▸ What is required
If a line in the data below holds the word "span", copy it.

[Web document revisions]
◇ ◇ ◇ ◇ ◇

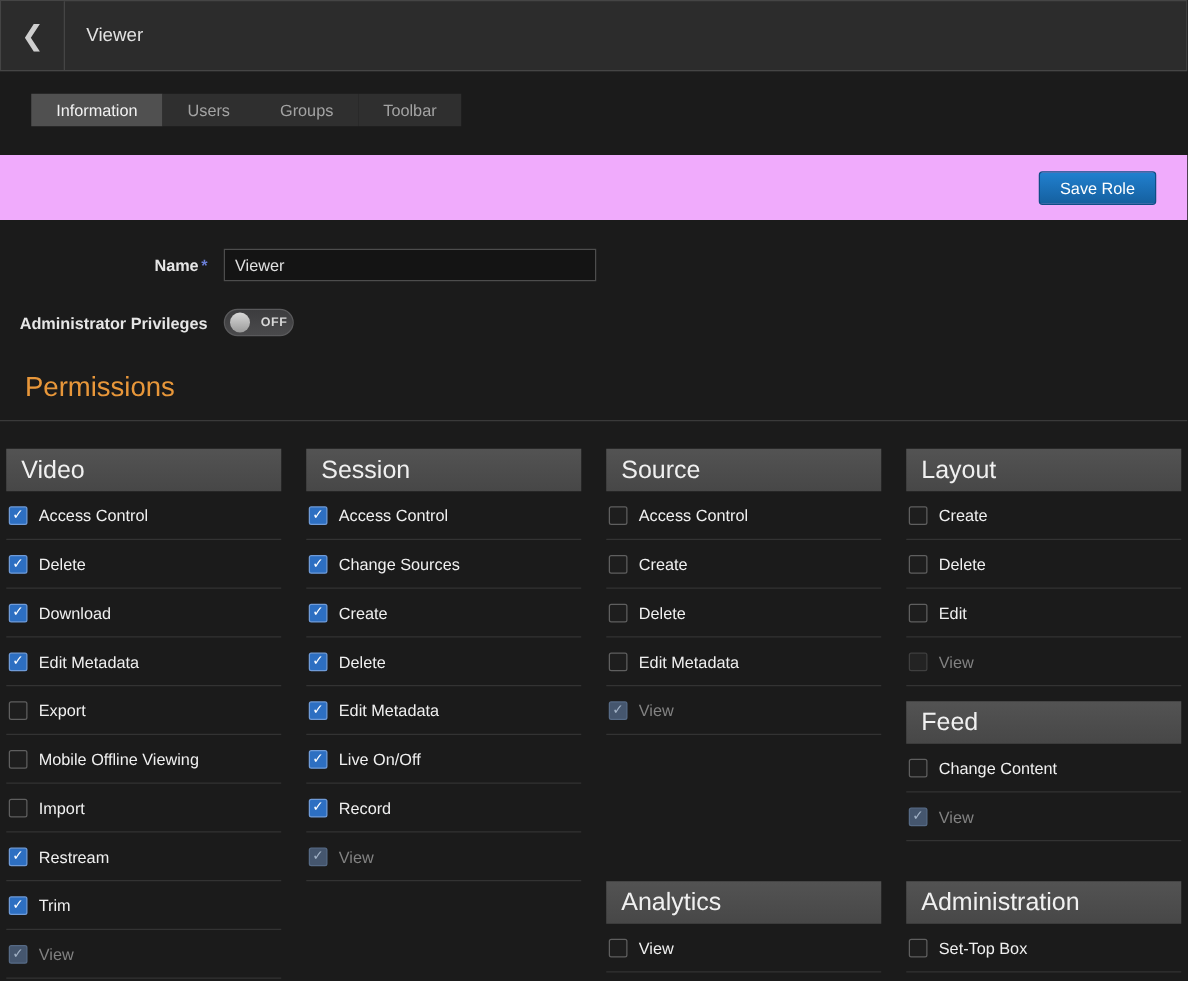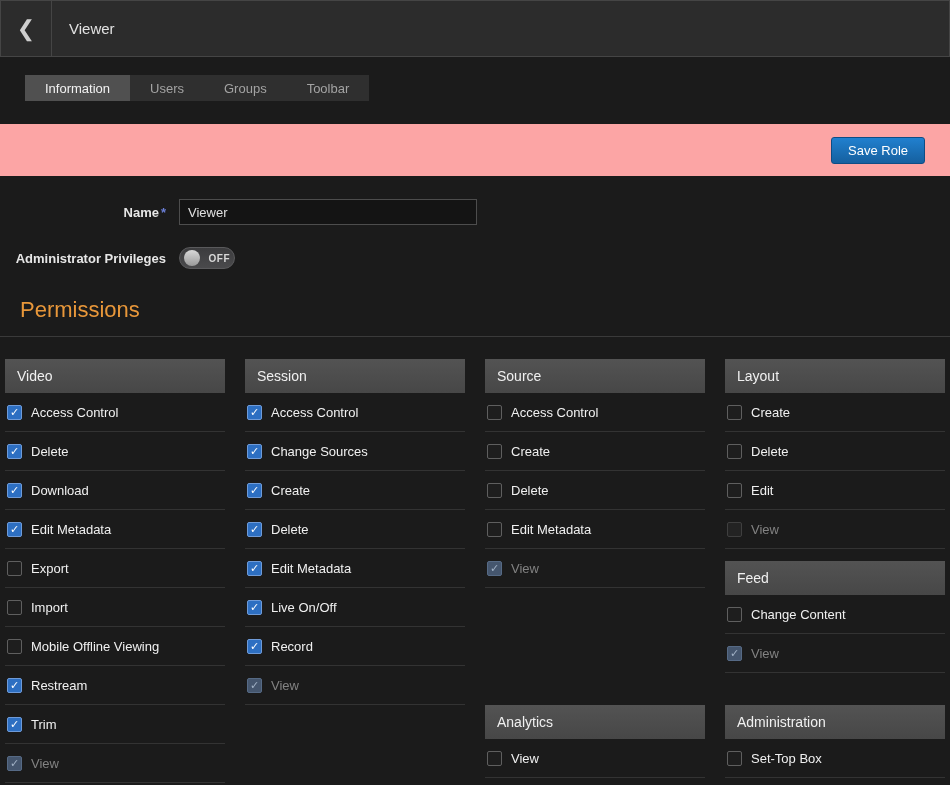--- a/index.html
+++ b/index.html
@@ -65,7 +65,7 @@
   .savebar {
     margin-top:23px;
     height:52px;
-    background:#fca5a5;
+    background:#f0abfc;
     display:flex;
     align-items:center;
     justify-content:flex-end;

◇ ◇ ◇ ◇ ◇

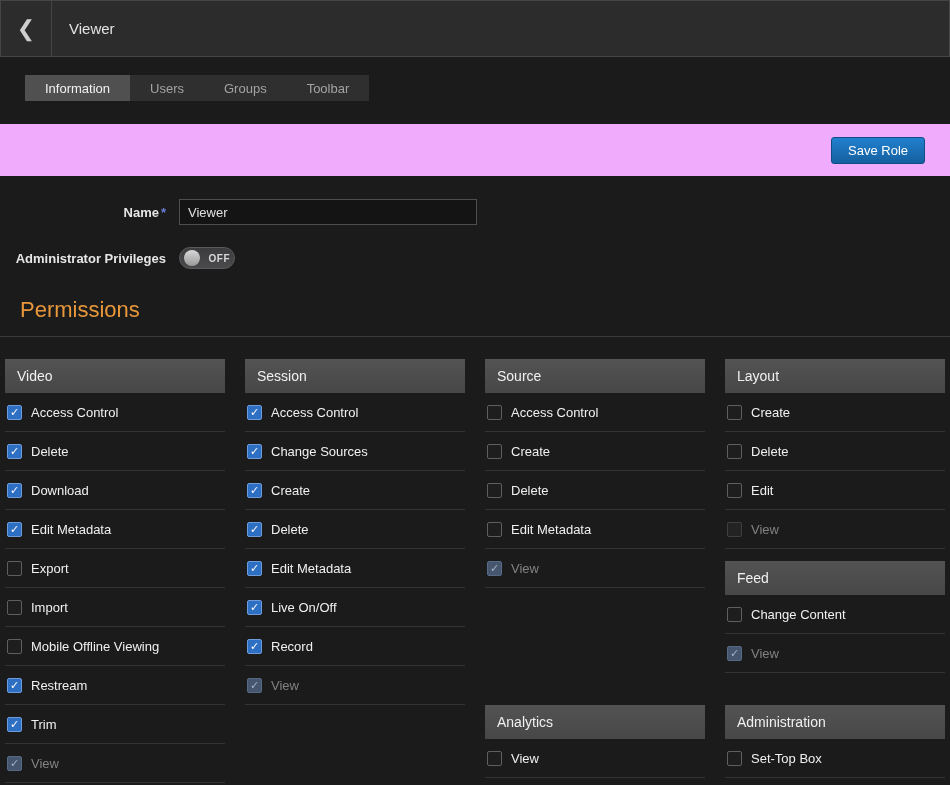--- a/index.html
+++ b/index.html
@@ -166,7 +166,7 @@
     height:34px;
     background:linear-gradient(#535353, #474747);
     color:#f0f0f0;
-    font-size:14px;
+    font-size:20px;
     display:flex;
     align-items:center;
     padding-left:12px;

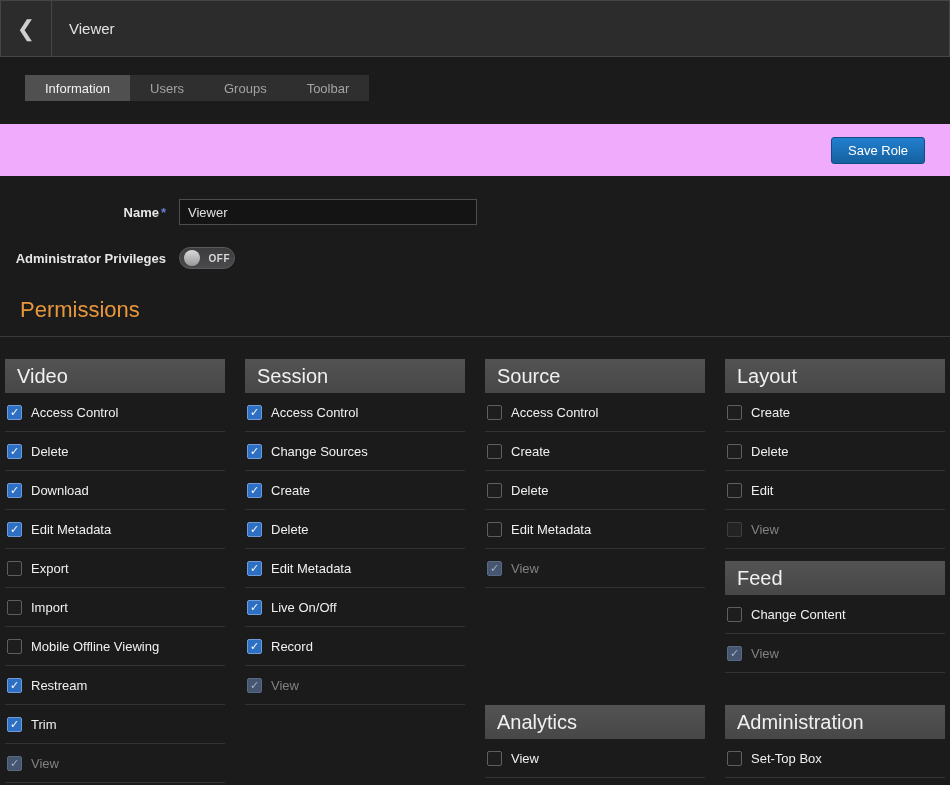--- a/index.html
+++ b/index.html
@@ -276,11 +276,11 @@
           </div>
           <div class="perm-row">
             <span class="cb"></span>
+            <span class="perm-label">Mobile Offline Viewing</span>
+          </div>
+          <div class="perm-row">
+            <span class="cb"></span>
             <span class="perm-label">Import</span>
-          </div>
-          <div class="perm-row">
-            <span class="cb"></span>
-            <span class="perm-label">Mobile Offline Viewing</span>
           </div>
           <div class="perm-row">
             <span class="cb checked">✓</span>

◇ ◇ ◇ ◇ ◇

▸ Answer section
             <span class="cb"></span>
+            <span class="perm-label">Mobile Offline Viewing</span>
+            <span class="cb"></span>
             <span class="perm-label">Import</span>
-            <span class="cb"></span>
-            <span class="perm-label">Mobile Offline Viewing</span>
             <span class="cb checked">✓</span>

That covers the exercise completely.